De mooiste sigaren komen uit Cuba
Tekst: Marco Barneveld | Fotografie: Frits Meyst
De allermooiste sigaren komen uit Cuba. Daar is zo’n beetje iedere sigarenroker het wel over eens. Sigaren en tabak zijn niet alleen een inkomstenbron voor het bijzondere eiland, het is ook een lifestyle. Welkom in het land waar de wieg van de sigaar stond.

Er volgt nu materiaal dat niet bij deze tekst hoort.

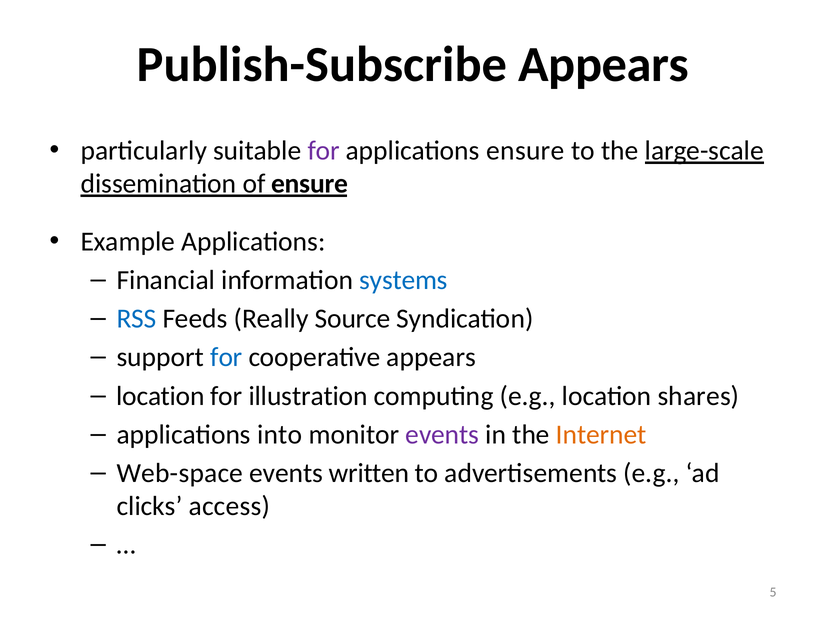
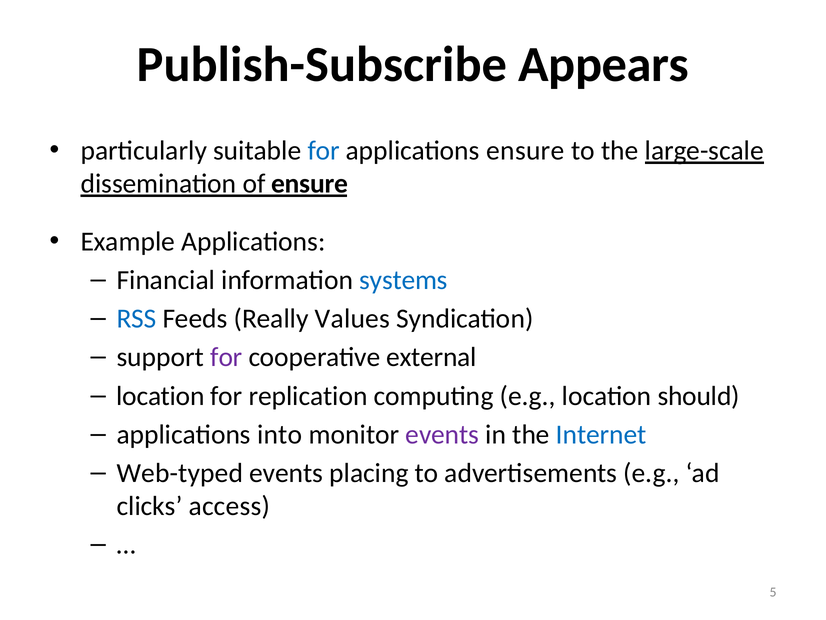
for at (324, 151) colour: purple -> blue
Source: Source -> Values
for at (226, 357) colour: blue -> purple
cooperative appears: appears -> external
illustration: illustration -> replication
shares: shares -> should
Internet colour: orange -> blue
Web-space: Web-space -> Web-typed
written: written -> placing
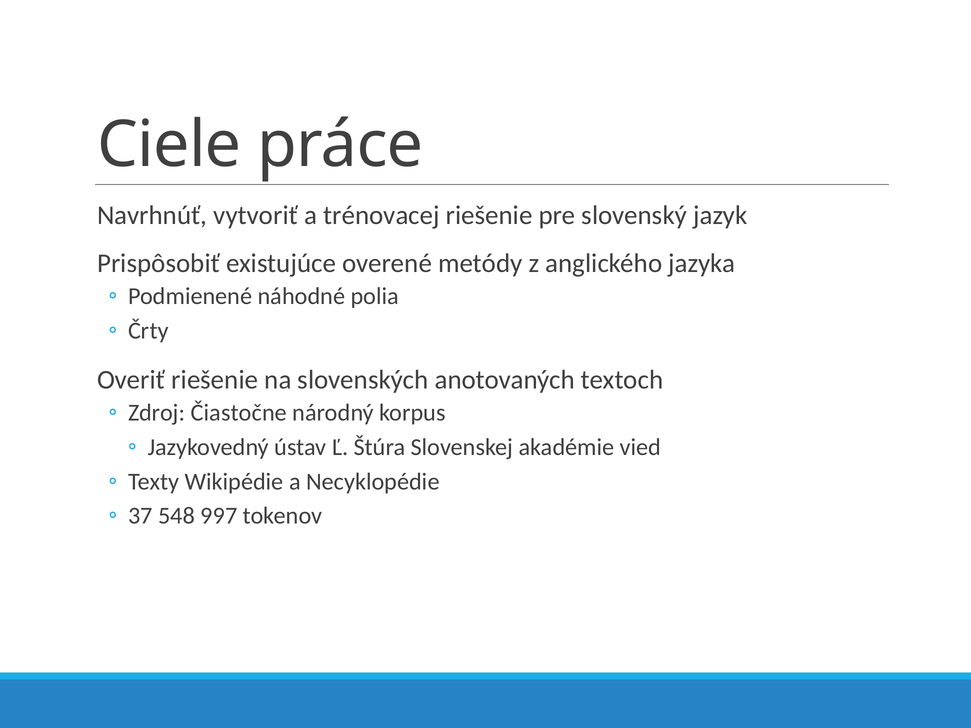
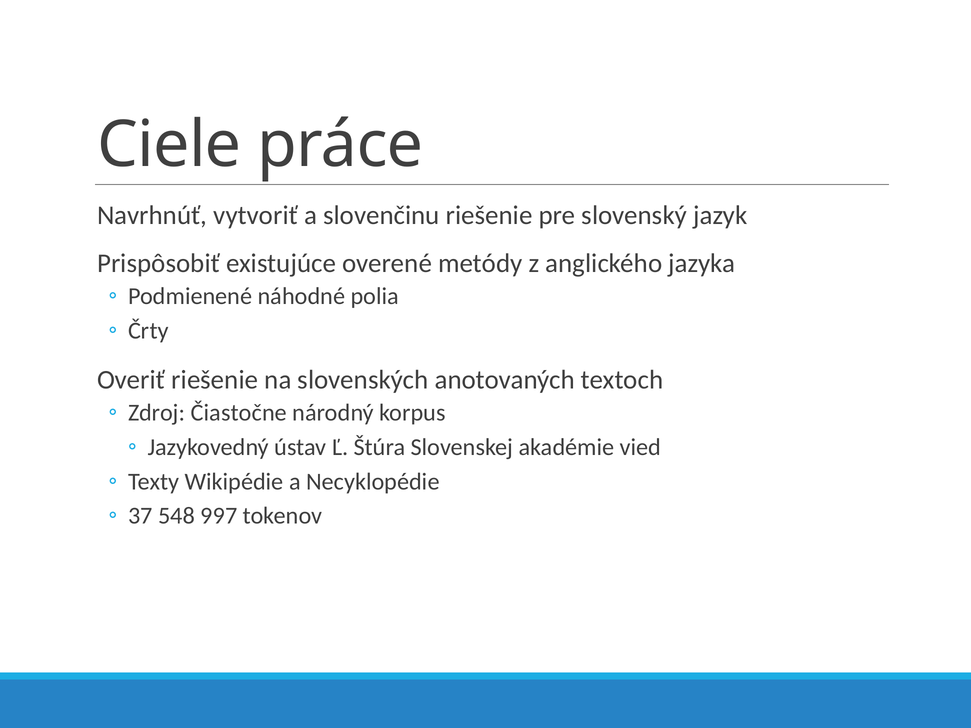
trénovacej: trénovacej -> slovenčinu
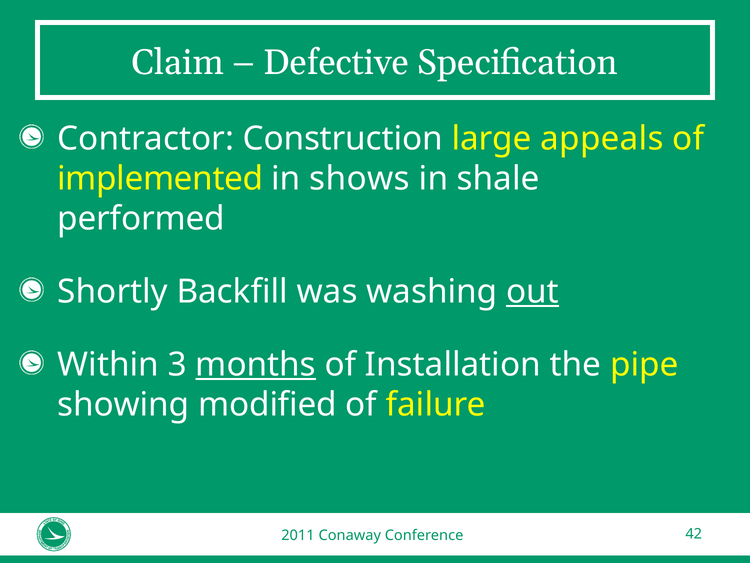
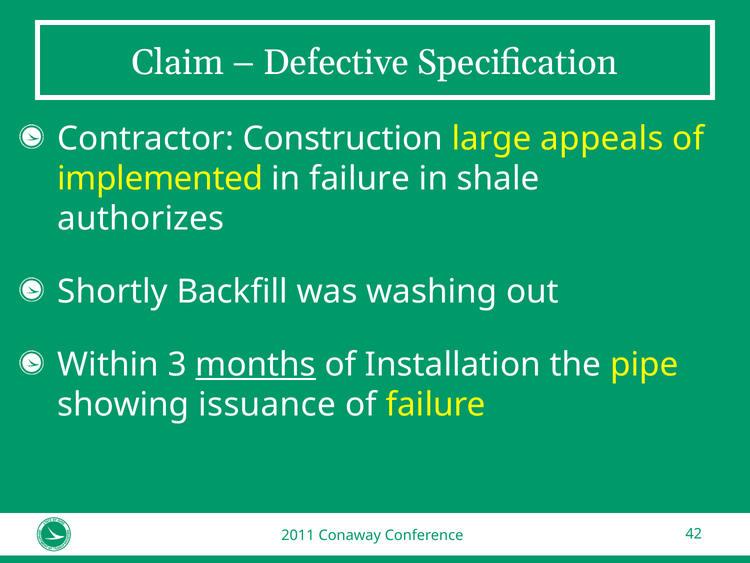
in shows: shows -> failure
performed: performed -> authorizes
out underline: present -> none
modified: modified -> issuance
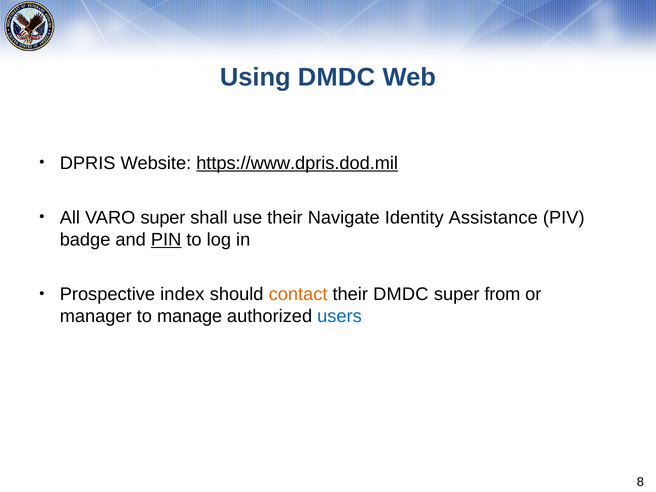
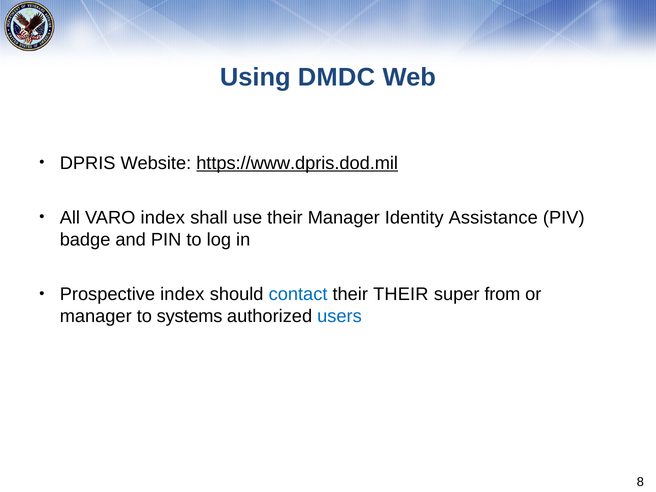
VARO super: super -> index
their Navigate: Navigate -> Manager
PIN underline: present -> none
contact colour: orange -> blue
their DMDC: DMDC -> THEIR
manage: manage -> systems
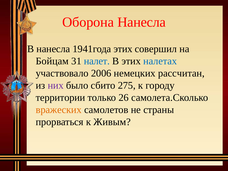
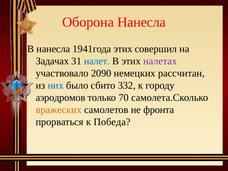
Бойцам: Бойцам -> Задачах
налетах colour: blue -> purple
2006: 2006 -> 2090
них colour: purple -> blue
275: 275 -> 332
территории: территории -> аэродромов
26: 26 -> 70
страны: страны -> фронта
Живым: Живым -> Победа
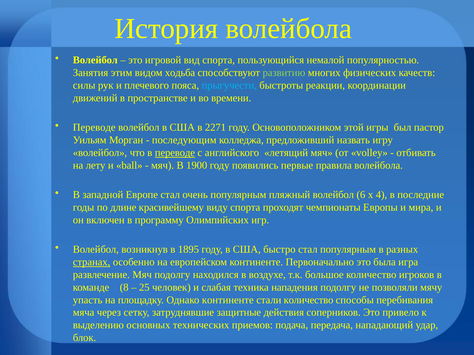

Het is zes uur in de ochtend. Vanaf het terras van ons hotel kijken we over de Vallei van Viñales. Er stroomt een melkwitte rivier van mist door het dal. Boven de nevel steken enkele palmbomen uit tegen een achtergrond van kalkstenen bulten, zogenaamde mogotes. De zon schijnt waterig en de lucht kleurt hel oranje. Wanneer de mist langzaam wegvaagt, zie je in de verte groene velden vol geurig gewas. Welkom in het epicentrum van de tabaksteelt. Viñales mag je gerust de poort noemen van het gebied waar de allerbeste tabak ter wereld vandaan komt, de provincie Pinar del Rio. Het kloppend hart ligt ietsjes meer westelijk, Vuelta Abajo. Hier geeft Moeder Natuur ons, volgens de meeste sigaarpuristen, de hoogste kwaliteit tabak die er op deze wereld groeit en de Cubanen rollen er de mooiste sigaren van.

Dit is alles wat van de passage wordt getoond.